## [Passage shown]
# How soon can you split a nuc/package



## JWPalmer

You should not have a problem splitting a package two months in. If you have two deeps with most of the frames drawn and coverwd with bees, no reason you could not make 2-3 nucs with them, especially if you will be adding a mated queen to each. Three frames of bees to each nuc and make sure you balance the resources too. May need to knock the donor hive back down to a single deep for a few weeks.


----------



## ifixoldhouses

Thanks, I'd like to have 10-15 going into winter, so I don't have to buy any next year


----------



## JWPalmer

That might be a little aggressive starting with a package. Heck, it is agressive starting with an overwintered hive. Your biggest hold up will be drawn comb. In another month or so, comb production is going to really slow down. I would shoot for six hives going into winter, then turn that into as many as thirty next year, assuming they all make it through winter. Feeding heavily will help keep the comb getting drawn, but once the flow stops, it is pretty much over for the new comb.

## [Task objective]
In the thread about splitting a nuc or package, how many hives does JWPalmer recommend aiming for going into winter? Rely only on the thread above, with no outside knowledge.

## [Data provided]
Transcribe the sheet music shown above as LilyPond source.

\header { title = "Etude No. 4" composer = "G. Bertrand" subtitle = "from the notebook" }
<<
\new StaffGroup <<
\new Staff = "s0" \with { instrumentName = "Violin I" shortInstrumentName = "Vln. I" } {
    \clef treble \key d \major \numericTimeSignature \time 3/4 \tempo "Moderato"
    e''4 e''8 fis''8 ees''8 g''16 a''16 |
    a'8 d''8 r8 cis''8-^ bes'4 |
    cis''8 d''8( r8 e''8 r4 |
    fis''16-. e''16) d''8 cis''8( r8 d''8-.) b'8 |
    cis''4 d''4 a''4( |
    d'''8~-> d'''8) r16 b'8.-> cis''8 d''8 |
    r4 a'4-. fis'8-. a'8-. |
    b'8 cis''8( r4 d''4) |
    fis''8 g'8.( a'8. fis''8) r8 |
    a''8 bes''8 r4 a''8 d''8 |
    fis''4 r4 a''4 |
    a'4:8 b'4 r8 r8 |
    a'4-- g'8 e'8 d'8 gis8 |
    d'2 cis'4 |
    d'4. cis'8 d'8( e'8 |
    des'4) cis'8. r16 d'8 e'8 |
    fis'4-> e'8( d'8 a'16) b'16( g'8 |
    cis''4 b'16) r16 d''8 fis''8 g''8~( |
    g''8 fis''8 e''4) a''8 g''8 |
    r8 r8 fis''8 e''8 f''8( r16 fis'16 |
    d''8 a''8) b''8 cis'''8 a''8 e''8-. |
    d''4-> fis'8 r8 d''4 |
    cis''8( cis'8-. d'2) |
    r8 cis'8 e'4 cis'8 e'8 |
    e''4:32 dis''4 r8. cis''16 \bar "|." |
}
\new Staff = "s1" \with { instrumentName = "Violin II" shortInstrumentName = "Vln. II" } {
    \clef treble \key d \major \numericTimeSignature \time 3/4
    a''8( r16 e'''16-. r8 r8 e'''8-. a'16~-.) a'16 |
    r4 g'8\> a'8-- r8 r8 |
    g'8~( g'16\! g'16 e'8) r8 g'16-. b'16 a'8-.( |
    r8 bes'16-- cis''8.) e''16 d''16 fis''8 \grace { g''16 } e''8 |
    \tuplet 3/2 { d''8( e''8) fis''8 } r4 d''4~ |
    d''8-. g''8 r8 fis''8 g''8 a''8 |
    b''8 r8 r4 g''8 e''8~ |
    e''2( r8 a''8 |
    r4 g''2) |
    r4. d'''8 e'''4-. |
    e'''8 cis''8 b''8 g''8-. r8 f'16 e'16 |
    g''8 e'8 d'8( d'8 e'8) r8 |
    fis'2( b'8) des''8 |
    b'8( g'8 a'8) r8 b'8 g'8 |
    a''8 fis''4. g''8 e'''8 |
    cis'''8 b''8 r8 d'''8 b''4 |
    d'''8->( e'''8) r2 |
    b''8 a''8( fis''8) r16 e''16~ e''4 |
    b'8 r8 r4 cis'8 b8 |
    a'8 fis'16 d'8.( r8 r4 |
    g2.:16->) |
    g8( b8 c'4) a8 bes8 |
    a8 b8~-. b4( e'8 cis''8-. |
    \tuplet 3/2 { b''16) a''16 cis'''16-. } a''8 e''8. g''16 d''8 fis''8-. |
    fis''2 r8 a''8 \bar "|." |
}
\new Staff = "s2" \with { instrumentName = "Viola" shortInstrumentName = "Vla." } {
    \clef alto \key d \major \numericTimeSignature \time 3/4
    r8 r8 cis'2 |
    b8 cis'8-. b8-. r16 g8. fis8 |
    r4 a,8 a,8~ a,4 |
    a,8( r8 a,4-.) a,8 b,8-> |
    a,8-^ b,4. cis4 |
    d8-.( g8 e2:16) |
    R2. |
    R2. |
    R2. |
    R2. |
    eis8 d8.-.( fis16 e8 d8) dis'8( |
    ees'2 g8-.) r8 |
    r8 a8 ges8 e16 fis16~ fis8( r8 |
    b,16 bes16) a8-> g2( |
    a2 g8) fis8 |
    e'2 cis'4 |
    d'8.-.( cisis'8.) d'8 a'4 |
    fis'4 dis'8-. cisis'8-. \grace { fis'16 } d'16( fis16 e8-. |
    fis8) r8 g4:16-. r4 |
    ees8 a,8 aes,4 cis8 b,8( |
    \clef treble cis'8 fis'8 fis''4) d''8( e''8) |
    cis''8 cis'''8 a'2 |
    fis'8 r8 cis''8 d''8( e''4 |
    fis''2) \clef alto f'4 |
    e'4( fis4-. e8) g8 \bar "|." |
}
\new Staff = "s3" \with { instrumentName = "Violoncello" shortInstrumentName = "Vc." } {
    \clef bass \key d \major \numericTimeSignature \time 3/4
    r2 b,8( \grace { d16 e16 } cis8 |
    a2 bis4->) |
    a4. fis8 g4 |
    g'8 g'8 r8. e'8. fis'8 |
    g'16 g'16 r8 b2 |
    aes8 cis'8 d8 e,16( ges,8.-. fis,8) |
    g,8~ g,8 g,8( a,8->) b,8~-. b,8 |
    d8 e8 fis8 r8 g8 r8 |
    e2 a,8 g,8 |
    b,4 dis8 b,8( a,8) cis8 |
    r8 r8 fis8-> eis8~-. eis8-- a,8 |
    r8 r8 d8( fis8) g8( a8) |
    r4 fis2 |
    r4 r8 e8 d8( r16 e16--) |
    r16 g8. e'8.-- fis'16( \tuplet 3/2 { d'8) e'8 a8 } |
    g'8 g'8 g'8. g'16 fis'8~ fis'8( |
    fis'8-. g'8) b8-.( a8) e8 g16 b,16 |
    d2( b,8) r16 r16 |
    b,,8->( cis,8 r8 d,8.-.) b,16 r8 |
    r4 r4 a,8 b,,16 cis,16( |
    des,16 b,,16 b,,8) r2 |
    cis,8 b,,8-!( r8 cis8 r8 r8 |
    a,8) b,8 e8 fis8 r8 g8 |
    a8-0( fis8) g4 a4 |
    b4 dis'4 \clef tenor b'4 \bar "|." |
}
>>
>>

## [Response]
Six hives.